The airlines are complicit in delays as well. Atlanta's Hartsfield International Airport, for example, can accommodate as many as 180 flights per hour, if the weather is perfect. Yet during peak hours the airlines schedule 200 flights, rain or shine. Need to get in or out of Dallas-Ft. Worth at 6 p.m.? Good luck. The airport can handle 35 flights every 10 minutes; the airlines schedule 57. This means that even under ideal conditions, at least 22 planes (say, 3,000 passengers) are delayed.

Overcrowding: Flying has also gotten more uncomfortable. In 1990, the average flight was just over 60 percent full. This meant a lousy bottom line for the airlines, but lots of empty middle seats to make your own bottom more comfy. No more. Thanks to better computerized-reservation systems, and to seat fillers like Priceline.com, the average plane in 1998 was filled to 70 percent capacity; for the Sunday after Thanksgiving 1999, the "load factor" is expected to rise to 87 percent.

Seats have also gotten closer together, as airlines expand their business sections, or try to squeeze an extra row into coach. Until the 1980s, seat pitch (the distance between your seat back and the one in front of you) was typically 34 inches. Since then, many carriers have shaved that down to 31 or 32. Airlines contend that because modern seat-back cushions aren't as deep, passengers haven't really lost any legroom. "There is no industry movement to decrease seat pitch," says Fuscus of the Air Transport Association. "The seats seem tighter because there are more people on planes." But try finding a regular flier who buys this.

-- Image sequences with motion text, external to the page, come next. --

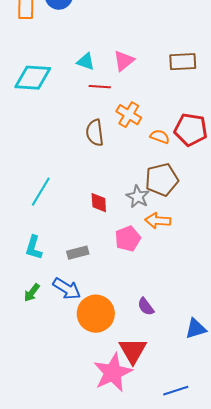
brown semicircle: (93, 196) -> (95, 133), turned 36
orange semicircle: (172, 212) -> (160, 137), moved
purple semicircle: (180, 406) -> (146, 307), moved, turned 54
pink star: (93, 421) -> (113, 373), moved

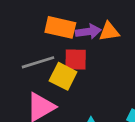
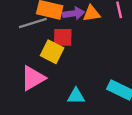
gray line: (38, 62) -> (33, 23), moved

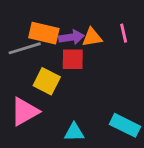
red square: (63, 37) -> (73, 59), moved

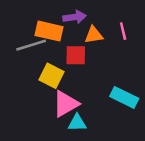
purple arrow: (71, 37) -> (75, 17), moved
pink triangle: (25, 112) -> (66, 104), moved
cyan rectangle: (125, 125) -> (124, 97), moved

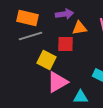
orange rectangle: (49, 31) -> (27, 18), moved
cyan triangle: (77, 123) -> (80, 97), moved

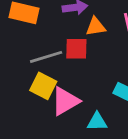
gray line: (30, 36) -> (46, 57), moved
yellow square: (46, 60) -> (43, 86), moved

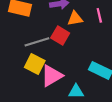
red square: (76, 49) -> (60, 35), turned 30

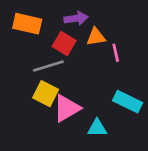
pink line: (99, 15) -> (116, 53), moved
red square: (60, 35) -> (64, 43), moved

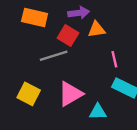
pink line: (116, 53) -> (114, 59), moved
yellow square: (46, 94) -> (29, 94), moved

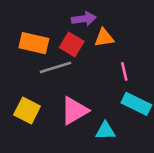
orange rectangle: (35, 18) -> (34, 43), moved

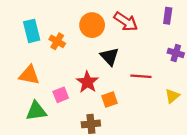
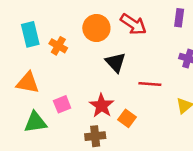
red star: (87, 82) -> (102, 106), moved
orange square: (110, 99) -> (127, 118), moved, turned -35

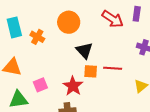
red arrow: (133, 24) -> (113, 19), moved
orange square: (127, 118) -> (91, 71), moved, turned -32

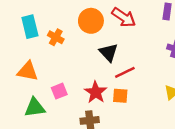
red arrow: (113, 19) -> (124, 17), moved
red line: (113, 68) -> (125, 72), moved, turned -30
orange square: (91, 71) -> (120, 96), moved

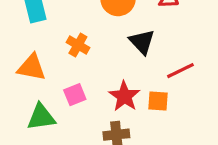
orange cross: (56, 37) -> (78, 45), moved
red line: (125, 72) -> (180, 71), moved

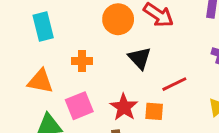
orange cross: (78, 45) -> (82, 61), turned -30
pink square: (75, 95) -> (79, 106), size x1.4

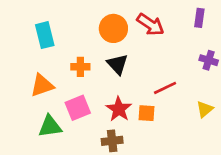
black triangle: (140, 58) -> (117, 64), moved
orange triangle: (40, 81) -> (42, 85), turned -30

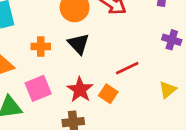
orange square: (146, 113) -> (108, 94), turned 30

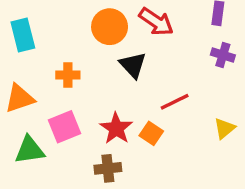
purple cross: (172, 40) -> (223, 55), moved
black triangle: (79, 44) -> (133, 65), moved

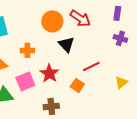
red star: (116, 128) -> (49, 73), moved

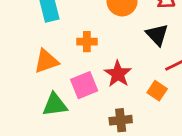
black triangle: (66, 44) -> (157, 35), moved

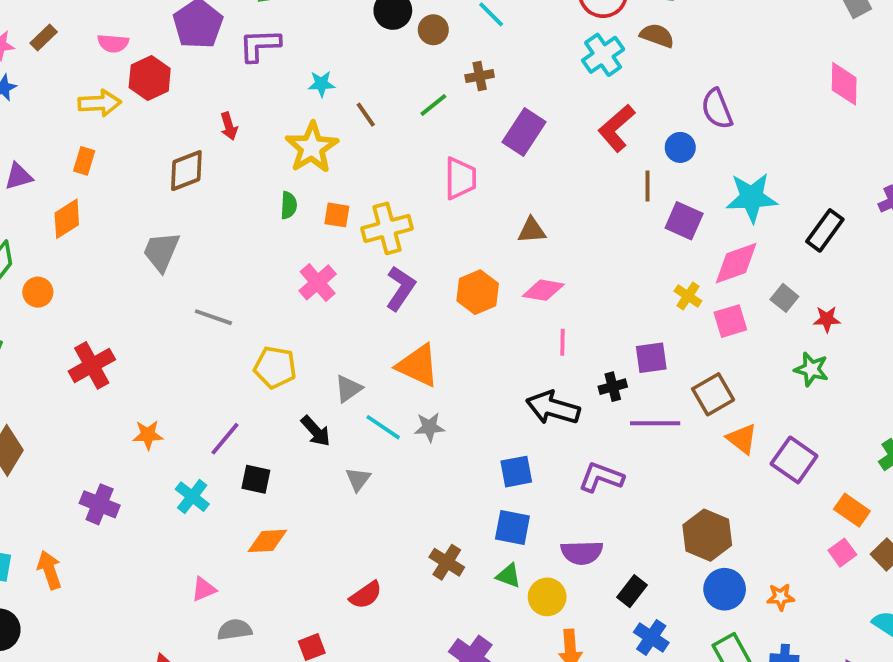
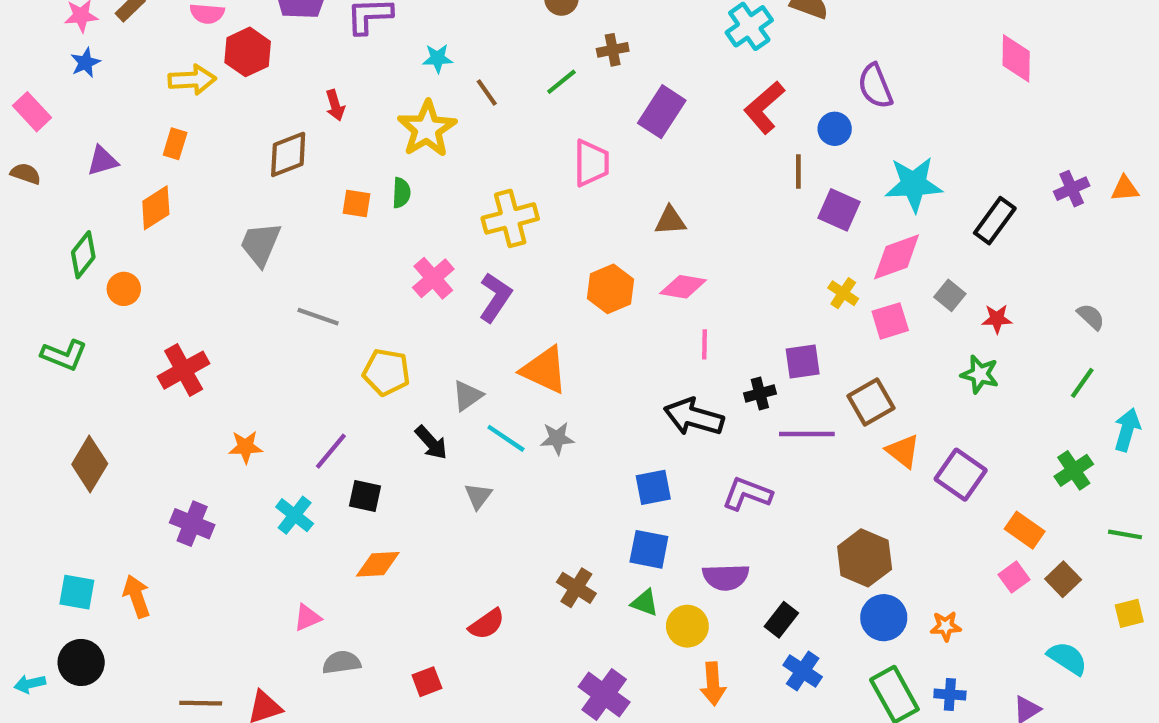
orange square: (337, 215) -> (356, 204), moved
purple L-shape: (401, 288) -> (495, 297), moved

Food: Is it just you, or does the quality of airline food seem to have declined? Answer: it isn't just you. Since 1992 carriers have been serving progressively cheaper fare--if they serve food at all. According to the Department of Transportation, a seat on a U.S. airline in 1992, domestic or international, got you a $6.11 meal, on average. By 1998, the airlines were spending just $4.49 per meal (this is slightly up from 1997). Given the price of an airline ticket, such chiseling may seem petty. But food is one of the few areas where airlines can shave a few pennies to stay competitive on fares. Even in its best year, 1998, the industry turned only a $5 billion profit on more than $100 billion in revenues, a margin considered teensy in most U.S. industries. So shaving pennies counts. And with 614 million people in the air last year, the pennies add up. Travelers like to have it both ways: buy the cheap ticket now, complain about the food later.

Stale air: Air might seem like a free resource, especially up high. But it is not. The air outside a commercial jetliner at cruising altitude is too thin to breathe; any incoming air needs to be compressed. This process, for those of you who remember your gas laws from high-school physics, produces heat. So the air then needs to be cooled in the plane's air-conditioning system before you can breathe it. This, in turn, burns fuel, one of the rising expenses for airlines. So in the early '80s airplane manufacturers devised a cost-cutting measure, by which half of the air circulating in the cabin would come from outside, and half would be filtered and recirculated. In a more recent innovation, pilots now sometimes shut down one air-conditioning pack on underfilled flights, saving fuel but degrading the air quality. Airlines contend that, thanks to filtration systems, the recirculated air is as sanitary and salubrious as before. But the stale-seeming air can exacerbate passengers' natural sense of confinement, adding to flight stress.